Wednesday 7 September 2005

Smart consumer...smarter employee.

THIS IS A REFERENCE POST - SEE ABOVE


Consider the life of the consumer over the last few decades. Purchasing decisions were, for many years, driven significantly by marketing spend and brand presence. ‘Customer experience’ was little more than an interesting statistic, if it was measured at all. And when it was, it was usually something done every one or two years.

In those days we were slaves to the brands. Sure, we could share localised experience and opinions with our family and colleagues but the impact this would have on the success of the brand was minimal, unless it was something really outstanding. More important was the ‘share of mind’ gained through press, TV and other forms of marketing.

Then along came the threat of the internet. At first there was a mixture of hysteria on the one hand with thinkers predicting the death of the ‘bricks and mortar’ businesses and the collapse of the High Street as everyone moved to buying online. On the other hand you had indifference, with the non believers saying it was unsafe, lacked security and that it would be a fad that would pass.
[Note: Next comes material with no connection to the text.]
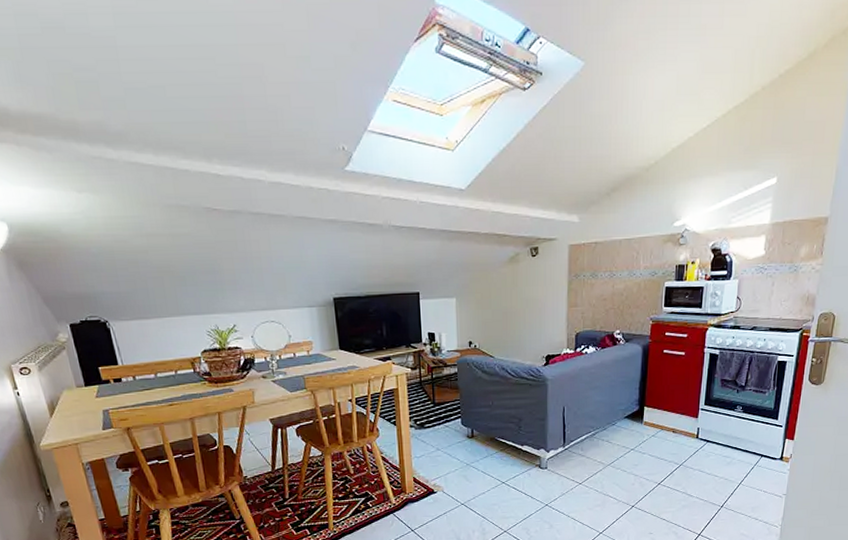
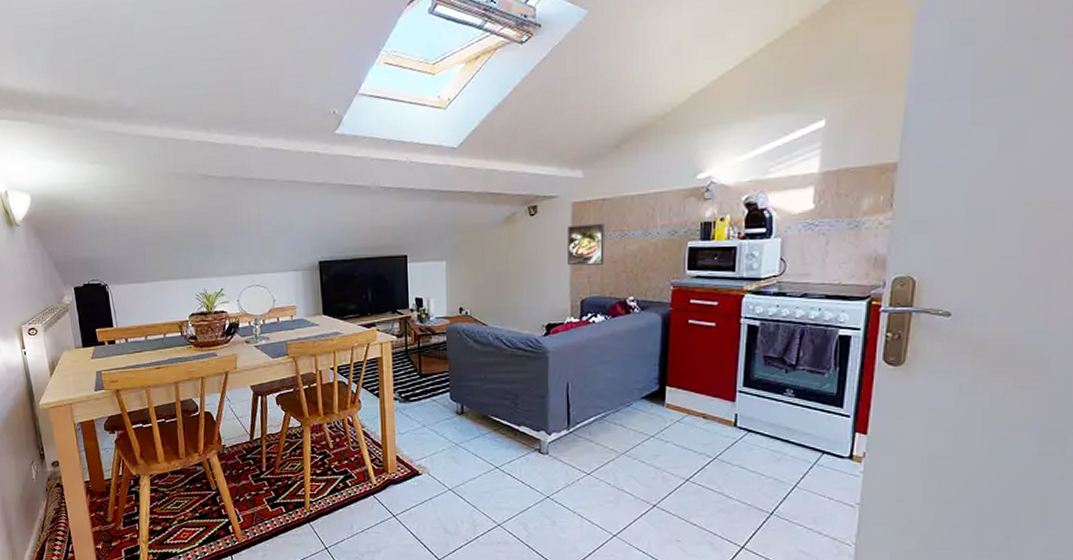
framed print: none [565,264,596,303] -> present [568,223,604,266]

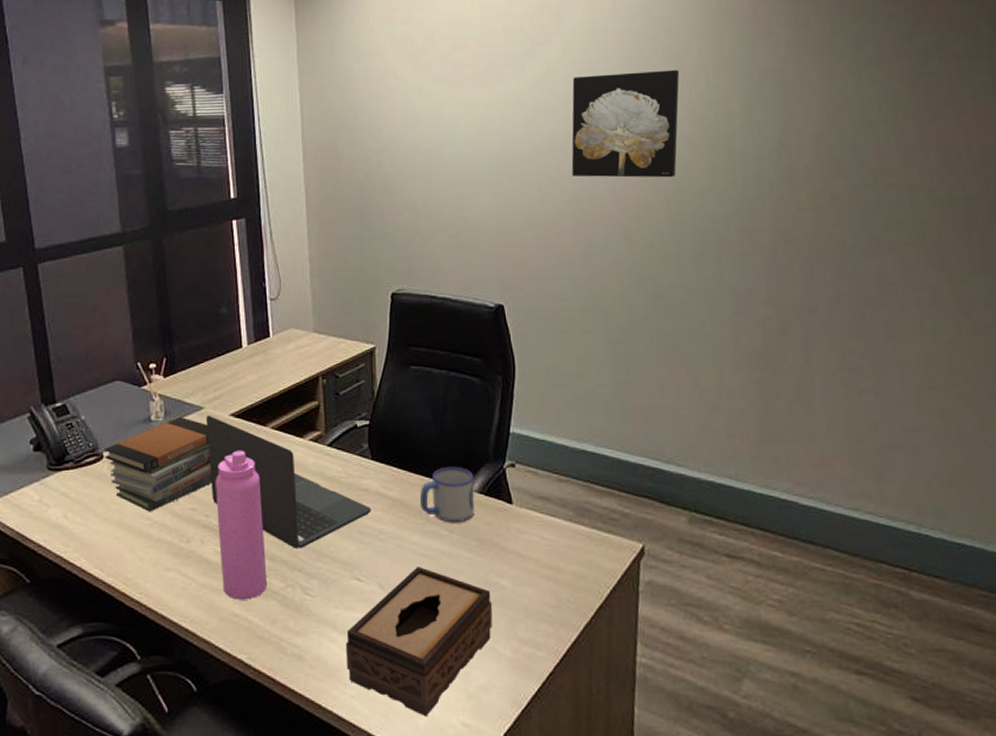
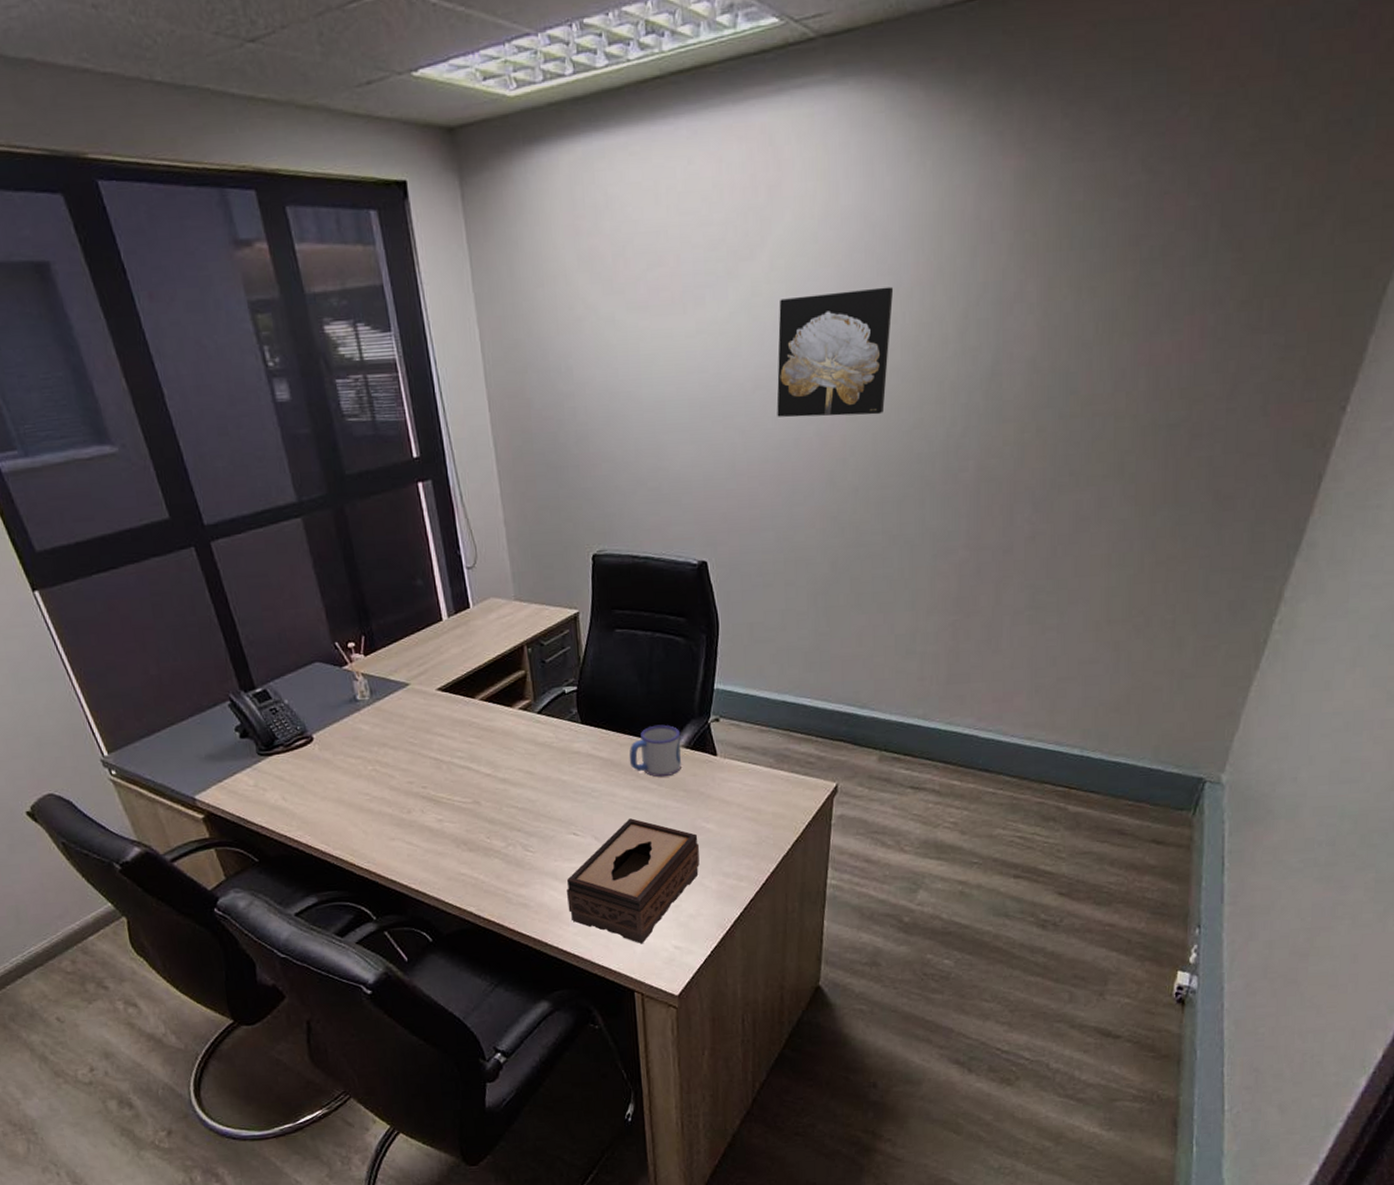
book stack: present [104,417,212,512] -> none [313,695,426,788]
laptop: present [206,416,371,548] -> none [413,691,583,811]
water bottle: present [215,450,267,600] -> none [429,723,489,861]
Of course, neither of these extremes came to pass. But the really interesting thing is that when you look behind this you find that something much more fundamental happened that many failed to anticipate.  Look a little deeper at the dialogue from all parties at the time and it primary revolved around the impact on the ‘process’ or ‘mechanics’ of the customer/supplier relationship – the physical distribution of the goods, the way people pay, the physical impact on their shopping habits – all the tangible stuff. Consequently many organisations simply embraced the changes, creating new distribution and sales channels to exploit the online phenomenon. They also started to switch marketing budget to online, thinking that they would be able to influence the consumer online in the same way they had done through the more traditional channels.  Indeed, many saw the online channel as another great opportunity to immerse the customer in the brand.
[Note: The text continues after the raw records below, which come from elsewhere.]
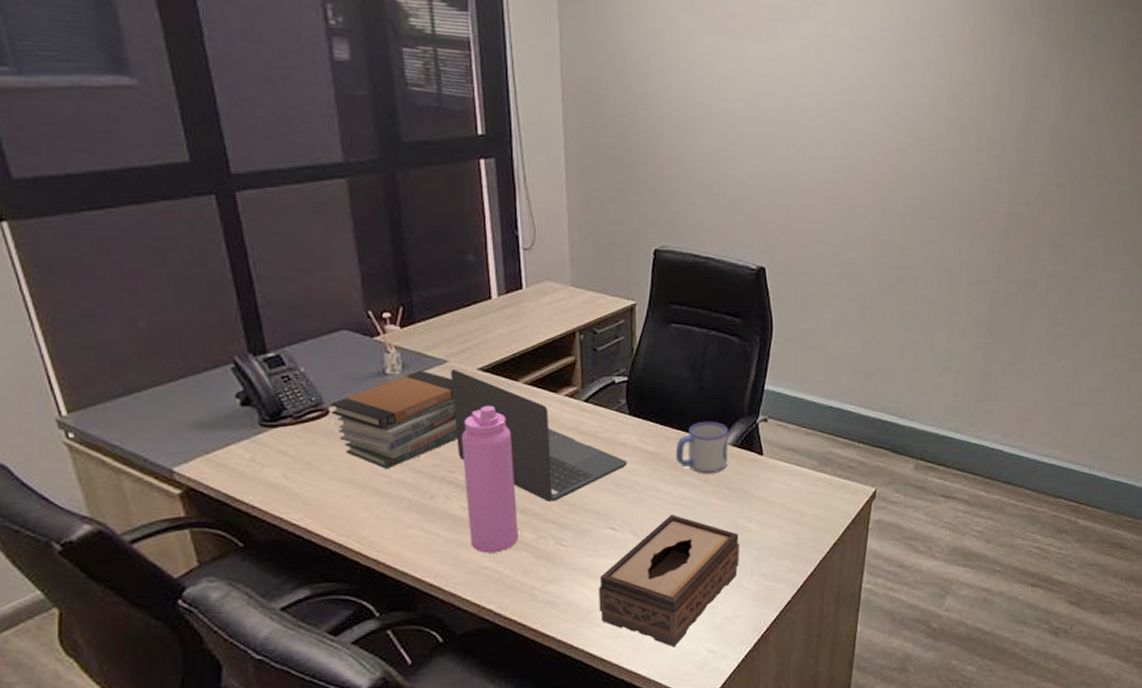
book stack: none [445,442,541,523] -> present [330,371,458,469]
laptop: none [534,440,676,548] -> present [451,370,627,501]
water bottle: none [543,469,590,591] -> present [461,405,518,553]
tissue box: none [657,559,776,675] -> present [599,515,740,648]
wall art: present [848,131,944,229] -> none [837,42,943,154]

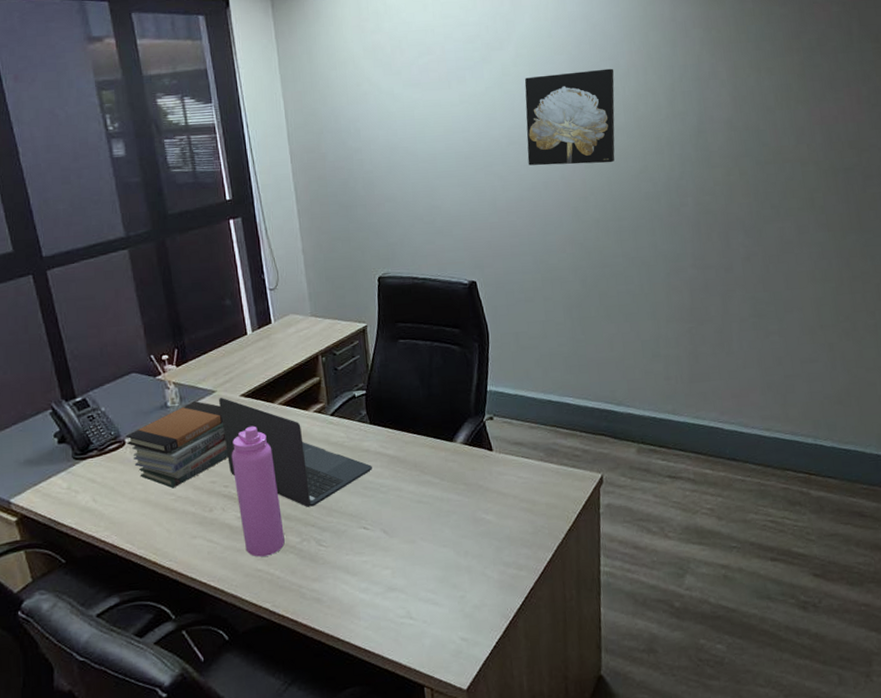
tissue box: present [599,515,740,648] -> none [358,512,482,637]
mug: present [675,421,729,474] -> none [413,423,461,472]
wall art: none [837,42,943,154] -> present [524,68,615,166]

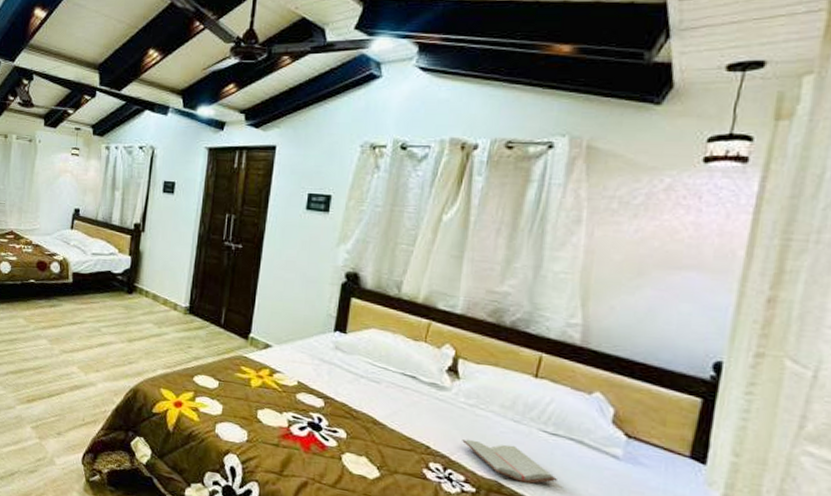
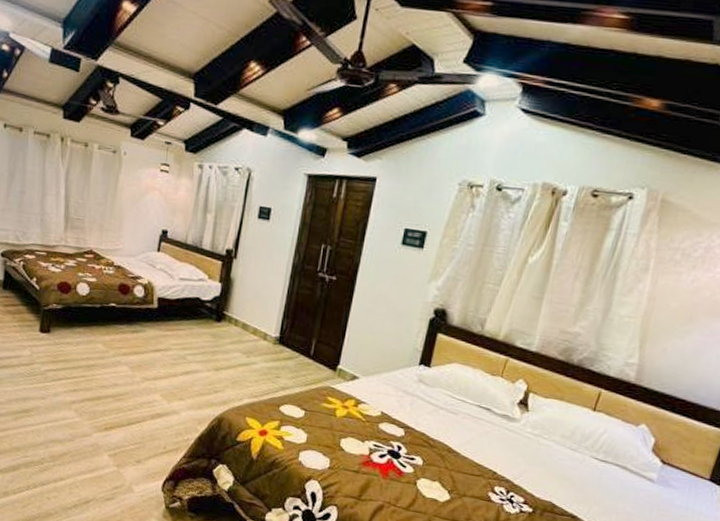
paperback book: present [462,439,557,484] -> none [525,465,602,504]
What many spectacularly failed to foresee was the intangible; that the internet brought the consumers together, in vast numbers, in a way that was just not possible before. And they talked. Millions of people who had never had an inclination to talk to others outside of their own personal network were now talking to each other about literally anything of common interest; including their experiences of products and services.

Fast forward to today. My wife was never really convinced by online buying and the internet. Then along came eBay! Now, unless there is a good reason, we, or should I say she, sources everything we need online. Not only that, when sourcing anything there is only one place she goes to look for information to determine the ultimate purchase decision – her online network. 15 years ago, it was the marketing muscle of the corporation that determined spending habits and consumer choice. Not any more. For my wife it’s the people in her trusted network who share their knowledge and ‘experiences’ of products and services who guide her decisions. Does she know any of these people? Not one of them. Does she trust them? Hell yes!

Fundamentally, at the time the internet emerged, people and organisations become so fixated with the tangible impact of the internet and or the impact on the bottom line, they failed to see the intangible threat of their customers having access to each other and the impact and influence they could have as a result.

So what parallels are there to be drawn in the world of the employee and the current struggle organisations face in finding ‘good people’? Well strip away the top layer of product and service and there is no difference at all. At the time the internet emerged, similar dialogue was going on in relation to the impact of the internet on recruitment, which in itself had suddenly become a ‘strategic’ issue. Some said the executive search and selection market and other third parties would be wiped out as a result of the internet; organisations would use the power of the internet to reach out directly to candidates in a way that was not possible before. Similar stories circulated about press advertising. I remember being told so many times that trade magazines and the likes of the Sunday Times employment sections would disappear within two years.

Of course, as with the consumer market, this didn’t happen. Yes, the landscape has changed dramatically and continues to do so. But again, the interesting thing is that all the dialogue at the time centred around the mechanics and process – the medium used for advertising, the mechanism used for filtering, selecting and hiring, the mechanism used for managing applications and so on.

What has been missed is the emergence of the ‘smart employee’. With Enron, Tyco, Worldcom and now Rover in our back pocket, the attitude of the employee is changing. They no longer believe the bullshit. They are becoming more and more cynical. And most important of all, they are sharing this cynicism online, with millions of other like minded people. The emergence of the smart employee has taken longer than that of the consumer, and has yet to have any major impact but the signs are all there that it will.

Organisations ambitions to be the ‘employer of choice’ and to have that killer ‘employee proposition’ will be tested on a global stage, in a theatre where they have absolutely no control. More worrying perhaps, is that the increasing budgets of £m’s spent on developing the corporate employment image could be rendered worthless over night by the smarter employee.

Today my wife consults a million people she does not know, but trusts implicitly, to determine her next purchase. Tomorrow, she will consult the exact same people about her next job. If organisations don’t start to get with it they could find themselves playing to an empty auditorium.